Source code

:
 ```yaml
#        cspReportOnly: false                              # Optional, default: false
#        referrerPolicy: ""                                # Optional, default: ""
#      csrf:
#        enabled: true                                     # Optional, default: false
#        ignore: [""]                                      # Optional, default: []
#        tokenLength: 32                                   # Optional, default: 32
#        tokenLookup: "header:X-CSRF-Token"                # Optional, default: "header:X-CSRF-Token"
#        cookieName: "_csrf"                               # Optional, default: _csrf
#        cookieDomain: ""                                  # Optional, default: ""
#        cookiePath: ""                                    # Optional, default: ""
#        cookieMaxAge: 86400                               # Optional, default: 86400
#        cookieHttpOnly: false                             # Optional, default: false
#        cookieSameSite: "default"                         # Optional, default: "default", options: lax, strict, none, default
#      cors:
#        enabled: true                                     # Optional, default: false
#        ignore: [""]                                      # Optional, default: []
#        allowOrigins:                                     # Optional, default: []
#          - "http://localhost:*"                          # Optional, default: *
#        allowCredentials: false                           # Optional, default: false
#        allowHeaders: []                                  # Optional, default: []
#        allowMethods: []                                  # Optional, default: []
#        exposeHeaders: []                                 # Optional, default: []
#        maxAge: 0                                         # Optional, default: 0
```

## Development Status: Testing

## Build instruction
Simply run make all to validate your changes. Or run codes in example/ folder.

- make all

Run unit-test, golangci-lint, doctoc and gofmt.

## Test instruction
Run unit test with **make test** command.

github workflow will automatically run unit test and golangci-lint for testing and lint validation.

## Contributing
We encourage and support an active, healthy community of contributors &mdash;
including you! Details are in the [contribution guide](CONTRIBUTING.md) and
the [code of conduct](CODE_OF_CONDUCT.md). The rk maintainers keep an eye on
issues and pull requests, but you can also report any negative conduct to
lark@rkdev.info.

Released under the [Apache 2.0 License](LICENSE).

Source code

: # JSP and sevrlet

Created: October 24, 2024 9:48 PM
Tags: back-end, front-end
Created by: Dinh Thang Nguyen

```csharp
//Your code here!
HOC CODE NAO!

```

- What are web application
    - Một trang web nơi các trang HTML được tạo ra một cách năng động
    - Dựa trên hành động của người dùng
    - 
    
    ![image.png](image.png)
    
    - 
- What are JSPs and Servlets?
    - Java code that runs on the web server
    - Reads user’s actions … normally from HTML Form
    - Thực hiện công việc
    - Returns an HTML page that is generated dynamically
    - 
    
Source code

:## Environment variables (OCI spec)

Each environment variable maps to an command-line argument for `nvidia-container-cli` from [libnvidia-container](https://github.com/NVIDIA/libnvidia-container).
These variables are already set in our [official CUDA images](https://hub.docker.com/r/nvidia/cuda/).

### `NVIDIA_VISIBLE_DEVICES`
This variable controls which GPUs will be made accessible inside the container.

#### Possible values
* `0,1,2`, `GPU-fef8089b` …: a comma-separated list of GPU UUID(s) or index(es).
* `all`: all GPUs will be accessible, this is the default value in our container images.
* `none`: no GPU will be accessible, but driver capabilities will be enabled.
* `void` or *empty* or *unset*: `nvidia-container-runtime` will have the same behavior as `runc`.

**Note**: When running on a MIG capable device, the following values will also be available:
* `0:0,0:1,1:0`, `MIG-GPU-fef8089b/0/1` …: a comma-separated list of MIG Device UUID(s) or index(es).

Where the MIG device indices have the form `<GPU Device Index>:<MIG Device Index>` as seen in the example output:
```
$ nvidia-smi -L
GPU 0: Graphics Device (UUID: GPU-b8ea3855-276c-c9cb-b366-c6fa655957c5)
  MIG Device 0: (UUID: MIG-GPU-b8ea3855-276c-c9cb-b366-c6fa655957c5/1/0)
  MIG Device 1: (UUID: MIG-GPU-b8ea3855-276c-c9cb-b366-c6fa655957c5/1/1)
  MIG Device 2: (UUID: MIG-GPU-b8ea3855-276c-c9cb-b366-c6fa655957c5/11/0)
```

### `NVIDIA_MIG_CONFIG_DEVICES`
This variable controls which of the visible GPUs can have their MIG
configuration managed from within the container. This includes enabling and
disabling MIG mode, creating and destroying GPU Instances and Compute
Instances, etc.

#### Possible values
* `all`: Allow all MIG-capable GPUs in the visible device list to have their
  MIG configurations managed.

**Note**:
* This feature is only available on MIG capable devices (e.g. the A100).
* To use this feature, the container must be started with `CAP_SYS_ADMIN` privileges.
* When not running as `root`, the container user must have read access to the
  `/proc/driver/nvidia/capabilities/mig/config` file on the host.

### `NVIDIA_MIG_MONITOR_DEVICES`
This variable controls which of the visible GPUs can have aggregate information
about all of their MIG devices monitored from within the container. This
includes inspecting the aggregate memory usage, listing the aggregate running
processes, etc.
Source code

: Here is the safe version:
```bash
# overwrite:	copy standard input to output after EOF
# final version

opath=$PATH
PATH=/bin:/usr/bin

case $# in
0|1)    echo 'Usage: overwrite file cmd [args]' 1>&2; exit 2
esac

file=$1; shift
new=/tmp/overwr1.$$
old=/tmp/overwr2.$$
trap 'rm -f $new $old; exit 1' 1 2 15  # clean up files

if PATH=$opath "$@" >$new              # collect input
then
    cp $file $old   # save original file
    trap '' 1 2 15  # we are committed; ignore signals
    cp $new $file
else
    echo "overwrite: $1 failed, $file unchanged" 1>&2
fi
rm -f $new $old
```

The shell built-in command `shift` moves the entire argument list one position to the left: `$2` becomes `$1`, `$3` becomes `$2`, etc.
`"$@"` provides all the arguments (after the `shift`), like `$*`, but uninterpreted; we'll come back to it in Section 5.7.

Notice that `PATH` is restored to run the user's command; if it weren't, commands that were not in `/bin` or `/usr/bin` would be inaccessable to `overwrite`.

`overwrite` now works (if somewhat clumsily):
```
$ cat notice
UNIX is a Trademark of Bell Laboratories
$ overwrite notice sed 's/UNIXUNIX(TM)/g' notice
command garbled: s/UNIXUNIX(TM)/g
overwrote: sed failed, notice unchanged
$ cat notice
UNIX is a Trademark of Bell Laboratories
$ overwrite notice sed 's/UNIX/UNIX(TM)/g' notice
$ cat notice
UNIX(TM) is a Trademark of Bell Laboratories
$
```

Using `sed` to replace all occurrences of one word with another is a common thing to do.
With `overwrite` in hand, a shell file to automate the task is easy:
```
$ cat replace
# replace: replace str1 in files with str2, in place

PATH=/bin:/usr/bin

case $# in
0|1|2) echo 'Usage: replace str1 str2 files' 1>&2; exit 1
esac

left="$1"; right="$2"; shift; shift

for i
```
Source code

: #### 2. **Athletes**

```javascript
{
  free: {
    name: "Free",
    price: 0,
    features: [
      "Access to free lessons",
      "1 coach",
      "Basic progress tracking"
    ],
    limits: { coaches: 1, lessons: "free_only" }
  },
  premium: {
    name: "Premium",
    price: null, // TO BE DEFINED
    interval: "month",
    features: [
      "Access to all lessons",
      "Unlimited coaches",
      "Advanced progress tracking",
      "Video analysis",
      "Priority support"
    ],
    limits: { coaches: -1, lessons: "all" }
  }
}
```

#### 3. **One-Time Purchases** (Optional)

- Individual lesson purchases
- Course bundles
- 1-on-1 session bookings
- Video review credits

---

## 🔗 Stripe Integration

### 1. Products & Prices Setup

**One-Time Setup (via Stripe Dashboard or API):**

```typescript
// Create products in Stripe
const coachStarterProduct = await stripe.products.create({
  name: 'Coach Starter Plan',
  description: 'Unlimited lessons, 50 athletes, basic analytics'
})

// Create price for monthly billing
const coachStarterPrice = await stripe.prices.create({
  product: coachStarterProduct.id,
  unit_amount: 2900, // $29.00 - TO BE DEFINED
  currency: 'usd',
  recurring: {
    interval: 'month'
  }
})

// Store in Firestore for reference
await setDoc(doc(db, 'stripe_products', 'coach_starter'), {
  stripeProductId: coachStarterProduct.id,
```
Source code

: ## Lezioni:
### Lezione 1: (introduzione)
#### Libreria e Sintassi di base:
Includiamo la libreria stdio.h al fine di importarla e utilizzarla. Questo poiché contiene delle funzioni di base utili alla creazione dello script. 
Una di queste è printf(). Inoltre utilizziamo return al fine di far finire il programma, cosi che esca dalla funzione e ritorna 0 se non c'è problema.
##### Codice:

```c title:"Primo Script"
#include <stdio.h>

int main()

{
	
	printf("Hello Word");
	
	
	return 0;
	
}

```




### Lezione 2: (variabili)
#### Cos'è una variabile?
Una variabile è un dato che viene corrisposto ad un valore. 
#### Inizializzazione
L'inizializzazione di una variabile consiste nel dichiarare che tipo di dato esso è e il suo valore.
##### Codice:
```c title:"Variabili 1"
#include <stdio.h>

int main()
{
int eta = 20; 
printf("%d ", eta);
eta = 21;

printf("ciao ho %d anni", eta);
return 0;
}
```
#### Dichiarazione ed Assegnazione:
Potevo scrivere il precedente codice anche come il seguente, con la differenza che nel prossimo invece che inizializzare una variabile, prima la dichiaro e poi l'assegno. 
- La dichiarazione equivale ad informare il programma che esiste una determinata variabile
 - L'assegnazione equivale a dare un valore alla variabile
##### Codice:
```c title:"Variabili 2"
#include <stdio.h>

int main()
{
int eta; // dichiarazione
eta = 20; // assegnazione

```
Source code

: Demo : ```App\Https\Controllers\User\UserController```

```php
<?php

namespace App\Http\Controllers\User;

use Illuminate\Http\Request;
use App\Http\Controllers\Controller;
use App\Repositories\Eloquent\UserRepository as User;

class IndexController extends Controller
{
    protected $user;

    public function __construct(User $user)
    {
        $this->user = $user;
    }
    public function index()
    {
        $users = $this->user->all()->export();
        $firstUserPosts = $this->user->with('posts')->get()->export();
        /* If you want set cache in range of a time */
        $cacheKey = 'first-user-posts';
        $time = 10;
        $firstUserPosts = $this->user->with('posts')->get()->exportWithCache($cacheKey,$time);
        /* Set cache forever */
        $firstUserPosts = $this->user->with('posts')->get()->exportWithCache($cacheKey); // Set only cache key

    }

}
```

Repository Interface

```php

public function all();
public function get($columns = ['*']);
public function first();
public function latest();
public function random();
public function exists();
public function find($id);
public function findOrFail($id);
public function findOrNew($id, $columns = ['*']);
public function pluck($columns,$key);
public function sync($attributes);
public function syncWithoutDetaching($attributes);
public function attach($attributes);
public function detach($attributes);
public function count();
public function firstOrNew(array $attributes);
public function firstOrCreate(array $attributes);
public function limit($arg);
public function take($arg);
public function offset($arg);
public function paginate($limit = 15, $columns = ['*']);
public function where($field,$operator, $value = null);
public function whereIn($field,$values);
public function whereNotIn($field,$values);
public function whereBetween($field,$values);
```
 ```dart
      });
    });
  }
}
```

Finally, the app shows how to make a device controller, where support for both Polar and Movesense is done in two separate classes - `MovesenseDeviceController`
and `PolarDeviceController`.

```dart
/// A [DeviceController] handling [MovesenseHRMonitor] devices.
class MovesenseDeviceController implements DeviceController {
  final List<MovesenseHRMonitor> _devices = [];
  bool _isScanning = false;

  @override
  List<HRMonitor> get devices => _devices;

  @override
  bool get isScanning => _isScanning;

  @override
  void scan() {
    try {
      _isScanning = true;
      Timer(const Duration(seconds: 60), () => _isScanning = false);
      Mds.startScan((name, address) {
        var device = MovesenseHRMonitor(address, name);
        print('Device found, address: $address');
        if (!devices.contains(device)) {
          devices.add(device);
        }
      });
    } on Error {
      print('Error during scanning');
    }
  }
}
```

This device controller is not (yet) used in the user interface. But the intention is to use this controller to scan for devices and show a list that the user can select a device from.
# # # # #
**WHAT YOU SHOULD DO**
Would you print exactly, and only, the lines of the data above from the line with "- 1-on-1 session bookings" through the line with "Includiamo la libreria", inclusive?

**EXPECTED ANSWER**
- 1-on-1 session bookings
- Video review credits

---

## 🔗 Stripe Integration

### 1. Products & Prices Setup

**One-Time Setup (via Stripe Dashboard or API):**

```typescript
// Create products in Stripe
const coachStarterProduct = await stripe.products.create({
  name: 'Coach Starter Plan',
  description: 'Unlimited lessons, 50 athletes, basic analytics'
})

// Create price for monthly billing
const coachStarterPrice = await stripe.prices.create({
  product: coachStarterProduct.id,
  unit_amount: 2900, // $29.00 - TO BE DEFINED
  currency: 'usd',
  recurring: {
    interval: 'month'
  }
})

// Store in Firestore for reference
await setDoc(doc(db, 'stripe_products', 'coach_starter'), {
  stripeProductId: coachStarterProduct.id,
```
Source code

: ## Lezioni:
### Lezione 1: (introduzione)
#### Libreria e Sintassi di base:
Includiamo la libreria stdio.h al fine di importarla e utilizzarla. Questo poiché contiene delle funzioni di base utili alla creazione dello script. 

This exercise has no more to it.